While our understanding of the pathophysiology of chronic pancreatitis is still evolving, excessive fibrosis on microscopic examination is a hallmark of chronic pancreatitis. Specialized cells present in the pancreas called pancreatic stellate cells (PSC) are now considered key to the fibrosis observed in chronic pancreatitis. Interestingly, the biology of fibrosis is very similar in all organs, whether fibrosis is in liver due to cirrhosis or in lungs (in a disease called Idiopathic Pulmonary Fibrosis, or IPF). Thus, the research and novel therapies developed for treatment of fibrosis in one disease may be applicable to disease with fibrosis arising at another site. Recently, Pirfenidone, a novel drug, has been developed and evaluated as a treatment for IPF, with promising results. In multiple clinical trials, Pirfenidone treatment has been shown to effectively treat IPF and improve survival. In animal studies, Pirfenidone has shown good efficacy against fibrosis of lung, liver, kidney fibrosis, as well as good activity against stellate cells. However, Pirfenidone has never been tested in animal models of chronic pancreatitis. Given that stellate cells play a major role in chronic pancreatitis, in the current proposal we will evaluate the efficacy of Pirfenidone against chronic pancreatitis in multiple animal models.
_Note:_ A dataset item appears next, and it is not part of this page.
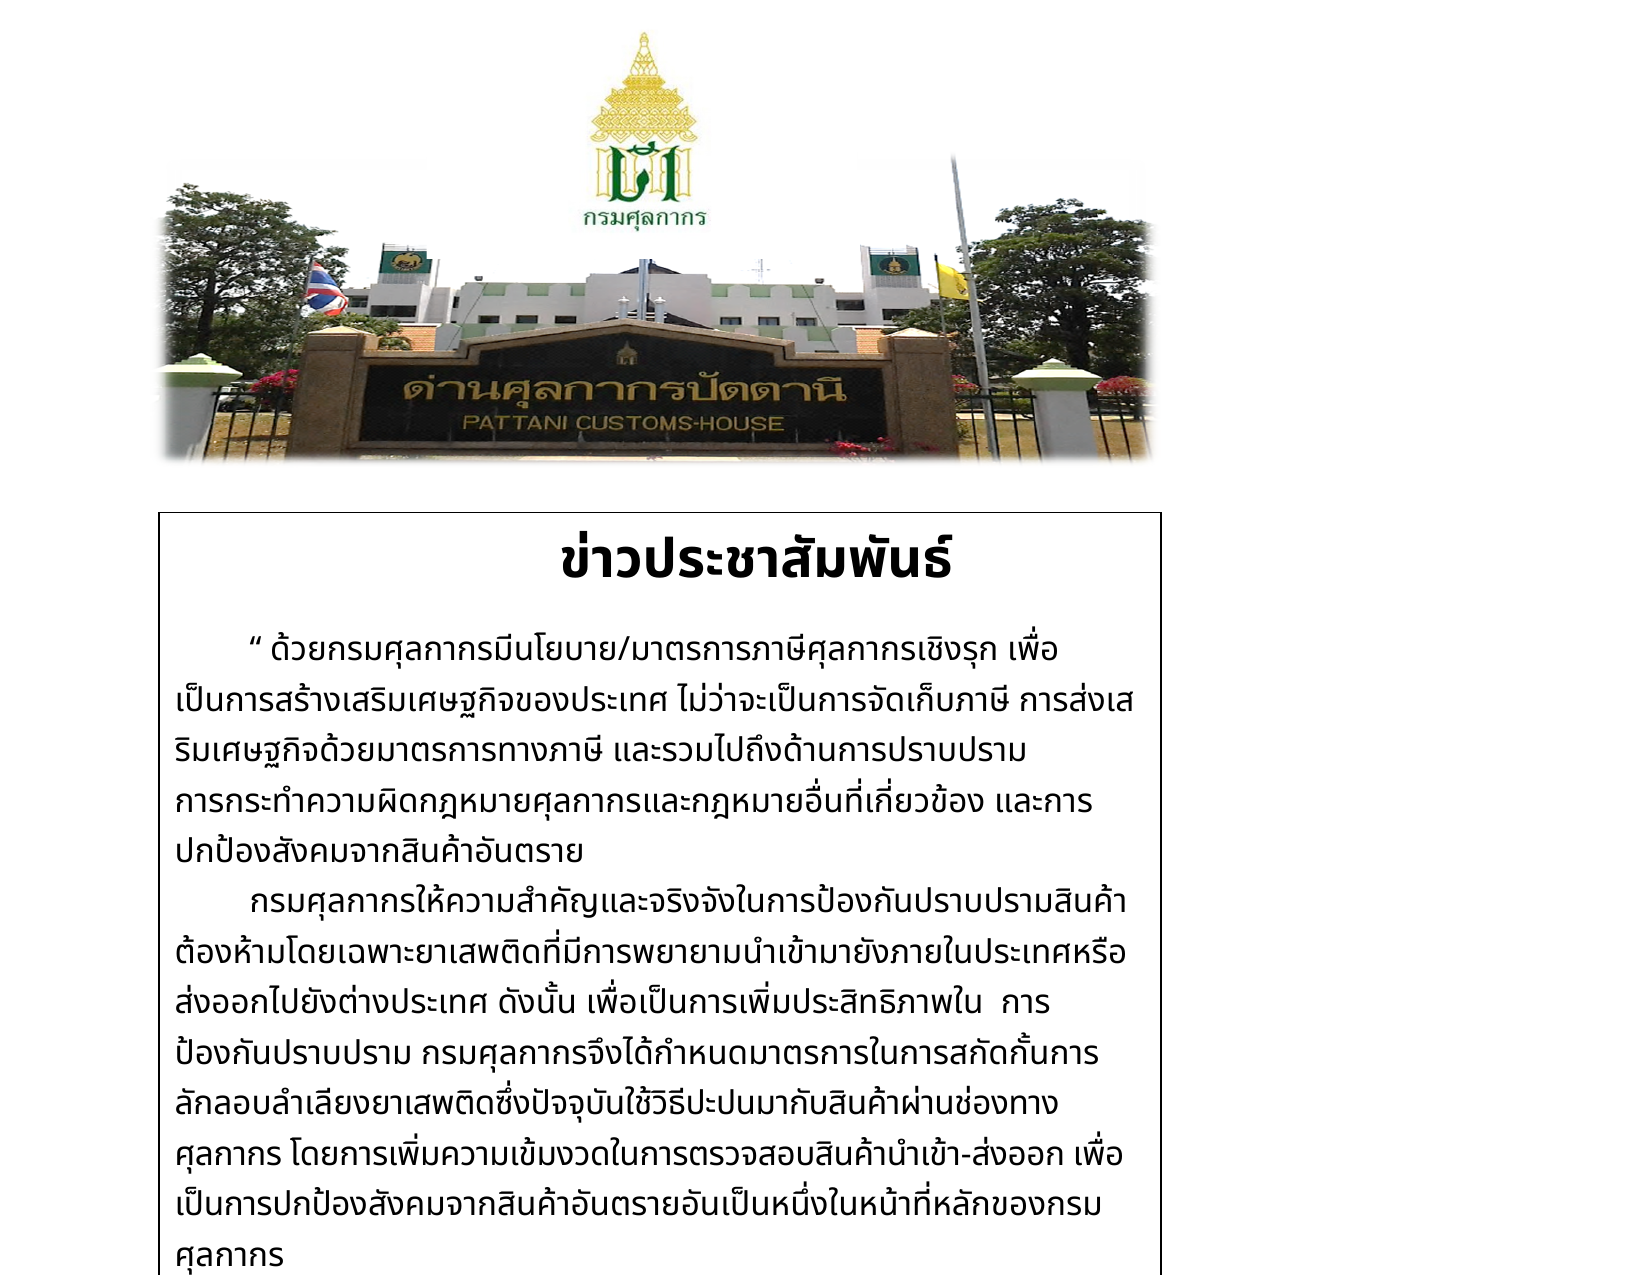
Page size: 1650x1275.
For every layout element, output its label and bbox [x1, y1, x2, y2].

picture [150, 9, 1161, 468]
If our proposed studies suggest that Pirfenidone is effective against chronic pancreatitis, it will be possible to do a clinical trial of Pirfenidone in chronic pancreatitis relatively soon. Due to the proposed studies, an effective therapy for chronic pancreatitis may be able to reach clinics soon. This would be life-changing for patients with chronic pancreatitis, a very painful disease for which no relief is currently available.